「失われた10年」は日本にも
ああ、そうだったのか! 最近もやもやしていた「違和感」の一つ一つが点から線になり、一つの絵になってゆく。わずか新書判200ページ余なのに盛り沢山なこと、展開の早いこと、一見別のことを語っているようでいつの間にか一つの帰結へと結びついて行く。そういう本だ。特に印象に残った部分を紹介する。
「原子力村」の構成員を知るには「その人物の背景」を見よ。

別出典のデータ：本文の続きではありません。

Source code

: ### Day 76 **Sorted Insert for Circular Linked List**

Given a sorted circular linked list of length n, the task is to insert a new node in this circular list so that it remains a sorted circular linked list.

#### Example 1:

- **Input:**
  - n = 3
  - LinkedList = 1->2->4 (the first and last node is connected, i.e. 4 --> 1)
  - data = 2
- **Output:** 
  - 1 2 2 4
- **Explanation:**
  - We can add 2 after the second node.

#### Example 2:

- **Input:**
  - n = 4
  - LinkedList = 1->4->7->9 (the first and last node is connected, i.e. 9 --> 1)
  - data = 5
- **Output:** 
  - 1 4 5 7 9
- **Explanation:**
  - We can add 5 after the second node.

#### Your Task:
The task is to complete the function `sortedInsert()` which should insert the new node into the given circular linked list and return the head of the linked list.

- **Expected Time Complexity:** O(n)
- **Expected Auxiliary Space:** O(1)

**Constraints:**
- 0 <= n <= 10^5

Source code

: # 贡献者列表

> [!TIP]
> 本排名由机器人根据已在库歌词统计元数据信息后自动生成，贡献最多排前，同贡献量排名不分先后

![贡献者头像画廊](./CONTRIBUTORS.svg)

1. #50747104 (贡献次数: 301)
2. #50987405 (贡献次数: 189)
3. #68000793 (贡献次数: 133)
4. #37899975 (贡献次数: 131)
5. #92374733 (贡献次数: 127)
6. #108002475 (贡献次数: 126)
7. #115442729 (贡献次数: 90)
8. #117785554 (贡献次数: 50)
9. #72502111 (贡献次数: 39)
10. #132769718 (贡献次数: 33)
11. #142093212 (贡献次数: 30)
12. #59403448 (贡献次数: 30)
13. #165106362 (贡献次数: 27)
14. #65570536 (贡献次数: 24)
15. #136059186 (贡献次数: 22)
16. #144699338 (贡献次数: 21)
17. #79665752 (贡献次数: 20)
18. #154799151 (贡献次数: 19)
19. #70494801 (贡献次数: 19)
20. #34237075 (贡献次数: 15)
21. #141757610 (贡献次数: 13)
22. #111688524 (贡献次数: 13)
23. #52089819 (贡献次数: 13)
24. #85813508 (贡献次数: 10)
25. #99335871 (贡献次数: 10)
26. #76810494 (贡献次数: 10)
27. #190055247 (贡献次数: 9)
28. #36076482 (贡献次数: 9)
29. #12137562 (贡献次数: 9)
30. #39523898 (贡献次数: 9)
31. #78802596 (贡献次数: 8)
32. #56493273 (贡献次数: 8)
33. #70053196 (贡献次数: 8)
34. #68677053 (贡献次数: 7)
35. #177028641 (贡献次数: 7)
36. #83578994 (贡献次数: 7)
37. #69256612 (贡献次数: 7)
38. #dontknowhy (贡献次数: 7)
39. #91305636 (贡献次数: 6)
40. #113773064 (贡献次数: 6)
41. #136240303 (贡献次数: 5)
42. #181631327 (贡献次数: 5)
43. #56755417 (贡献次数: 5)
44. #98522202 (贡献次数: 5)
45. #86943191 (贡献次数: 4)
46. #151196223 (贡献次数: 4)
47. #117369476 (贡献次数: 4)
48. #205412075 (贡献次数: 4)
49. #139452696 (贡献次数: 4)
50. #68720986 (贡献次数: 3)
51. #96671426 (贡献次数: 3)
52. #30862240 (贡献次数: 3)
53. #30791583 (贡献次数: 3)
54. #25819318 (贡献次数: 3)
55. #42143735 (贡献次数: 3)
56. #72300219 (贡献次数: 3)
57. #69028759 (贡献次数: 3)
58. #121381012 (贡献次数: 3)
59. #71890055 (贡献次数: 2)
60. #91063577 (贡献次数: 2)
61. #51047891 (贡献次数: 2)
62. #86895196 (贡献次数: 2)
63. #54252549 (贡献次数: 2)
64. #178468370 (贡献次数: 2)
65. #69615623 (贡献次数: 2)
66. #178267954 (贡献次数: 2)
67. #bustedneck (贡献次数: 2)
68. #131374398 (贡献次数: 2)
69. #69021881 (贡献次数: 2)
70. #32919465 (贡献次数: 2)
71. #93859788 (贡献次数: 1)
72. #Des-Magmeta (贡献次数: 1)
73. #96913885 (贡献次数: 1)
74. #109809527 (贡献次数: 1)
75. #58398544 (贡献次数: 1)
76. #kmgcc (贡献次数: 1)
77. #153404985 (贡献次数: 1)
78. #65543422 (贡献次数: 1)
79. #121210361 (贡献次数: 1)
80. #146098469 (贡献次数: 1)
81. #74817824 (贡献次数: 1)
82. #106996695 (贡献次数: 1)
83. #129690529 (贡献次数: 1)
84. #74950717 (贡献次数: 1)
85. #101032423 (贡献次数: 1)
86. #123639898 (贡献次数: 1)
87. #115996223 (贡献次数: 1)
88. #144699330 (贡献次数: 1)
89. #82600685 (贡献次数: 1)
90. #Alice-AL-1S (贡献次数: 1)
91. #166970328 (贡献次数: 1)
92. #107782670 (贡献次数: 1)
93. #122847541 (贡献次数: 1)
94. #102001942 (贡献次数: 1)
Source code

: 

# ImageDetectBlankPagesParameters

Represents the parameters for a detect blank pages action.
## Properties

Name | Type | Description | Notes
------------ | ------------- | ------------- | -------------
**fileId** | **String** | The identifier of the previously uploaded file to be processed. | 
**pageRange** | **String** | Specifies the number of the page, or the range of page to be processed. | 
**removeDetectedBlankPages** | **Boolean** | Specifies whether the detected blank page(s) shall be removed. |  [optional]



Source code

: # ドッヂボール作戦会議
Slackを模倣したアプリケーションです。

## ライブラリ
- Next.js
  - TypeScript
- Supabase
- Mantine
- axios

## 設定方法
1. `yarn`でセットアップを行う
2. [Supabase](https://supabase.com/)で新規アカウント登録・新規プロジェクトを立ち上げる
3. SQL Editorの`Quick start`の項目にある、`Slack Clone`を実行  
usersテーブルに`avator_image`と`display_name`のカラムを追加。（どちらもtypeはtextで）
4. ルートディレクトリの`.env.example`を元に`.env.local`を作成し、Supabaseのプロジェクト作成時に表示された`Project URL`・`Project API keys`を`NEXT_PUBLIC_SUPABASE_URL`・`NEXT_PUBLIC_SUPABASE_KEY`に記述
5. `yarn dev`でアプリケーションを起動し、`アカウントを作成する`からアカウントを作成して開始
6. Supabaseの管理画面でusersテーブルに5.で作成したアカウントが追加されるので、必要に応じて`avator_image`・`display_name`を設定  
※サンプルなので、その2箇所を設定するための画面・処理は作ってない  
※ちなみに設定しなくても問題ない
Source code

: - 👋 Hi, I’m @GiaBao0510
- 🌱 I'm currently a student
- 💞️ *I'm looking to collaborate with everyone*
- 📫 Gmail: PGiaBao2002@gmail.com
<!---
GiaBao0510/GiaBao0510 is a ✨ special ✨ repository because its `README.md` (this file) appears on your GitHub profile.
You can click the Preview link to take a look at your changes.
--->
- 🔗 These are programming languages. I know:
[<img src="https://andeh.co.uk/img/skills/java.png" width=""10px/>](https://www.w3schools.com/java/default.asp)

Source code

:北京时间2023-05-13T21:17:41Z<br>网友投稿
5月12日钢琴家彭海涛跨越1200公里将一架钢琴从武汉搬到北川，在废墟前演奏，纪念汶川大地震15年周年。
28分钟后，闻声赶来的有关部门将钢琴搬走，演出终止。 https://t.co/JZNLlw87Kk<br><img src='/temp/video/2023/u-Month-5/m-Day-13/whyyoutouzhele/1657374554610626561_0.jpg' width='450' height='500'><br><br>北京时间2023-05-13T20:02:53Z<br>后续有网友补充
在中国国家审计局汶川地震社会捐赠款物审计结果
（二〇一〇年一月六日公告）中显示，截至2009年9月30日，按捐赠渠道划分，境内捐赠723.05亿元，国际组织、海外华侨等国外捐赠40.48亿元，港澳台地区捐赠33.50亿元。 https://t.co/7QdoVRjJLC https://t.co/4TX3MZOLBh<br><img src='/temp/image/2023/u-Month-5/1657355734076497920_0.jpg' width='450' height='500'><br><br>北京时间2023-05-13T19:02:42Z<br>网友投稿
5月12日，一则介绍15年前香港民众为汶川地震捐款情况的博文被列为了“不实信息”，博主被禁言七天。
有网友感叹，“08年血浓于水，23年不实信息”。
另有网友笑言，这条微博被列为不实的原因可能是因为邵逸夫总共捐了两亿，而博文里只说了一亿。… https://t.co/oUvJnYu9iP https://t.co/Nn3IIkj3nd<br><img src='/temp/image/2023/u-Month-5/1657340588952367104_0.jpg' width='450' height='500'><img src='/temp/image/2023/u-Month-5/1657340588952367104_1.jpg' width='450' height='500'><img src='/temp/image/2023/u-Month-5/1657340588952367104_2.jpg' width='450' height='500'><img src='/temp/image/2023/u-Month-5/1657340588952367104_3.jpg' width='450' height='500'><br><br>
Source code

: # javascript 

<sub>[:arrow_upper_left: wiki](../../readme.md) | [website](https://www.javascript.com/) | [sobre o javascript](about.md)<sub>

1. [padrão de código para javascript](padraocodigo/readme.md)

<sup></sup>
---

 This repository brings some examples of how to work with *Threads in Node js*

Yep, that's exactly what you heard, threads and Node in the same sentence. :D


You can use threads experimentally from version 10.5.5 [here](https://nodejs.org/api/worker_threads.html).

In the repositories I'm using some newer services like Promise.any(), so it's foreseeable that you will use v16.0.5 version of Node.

東大工学系研究科の大橋弘忠教授は「格納容器破損は1億年に一度起きるかどうか」「プルトニウムは飲んでも大丈夫」と言う人物。彼の前歴は東京電力勤務、彼の研究科へは東電から10年間に5億円が流れていた。「村」の専門家の前歴を知ることの大切さと「御用学者の作り方」とを学んだ。
2011年9月に始まったウォール街占拠。その運営委員会の20名は記号で呼ばれ素性も年齢も不詳。無料で供給された食べ物の提供者は大物投資家のジョージ・ソロス氏と判明したそうな。「アラブの春」の背後には各国内での民主化を掲げたNGOの動き、それを瞬時に国際規模に拡散させるメディアの存在があったと。私はかねて友人が長く滞在したので様子を聞き知っていたリビア政府の転覆に合点がゆかなかったが、本書によってその疑問が解消したように思う。
東京都のがれき処理の仕組みにはあきれた。民間処理業者応募条件に合致する企業は都内に1社。そこに3年間で280億円が支払われる。それは95.5%を東京電力が出資する子会社だそうな。
失われた10年、やりたい放題の多国籍企業や政財界の有様をコーポラティズムと呼ぶそうだが、我々のコーポラティブなる語感とは随分違っている。がとにかく面白い。一読をお勧めするが、読後はどなたかに回されることもお勧めする。読み終わって本棚に、ではもったいない。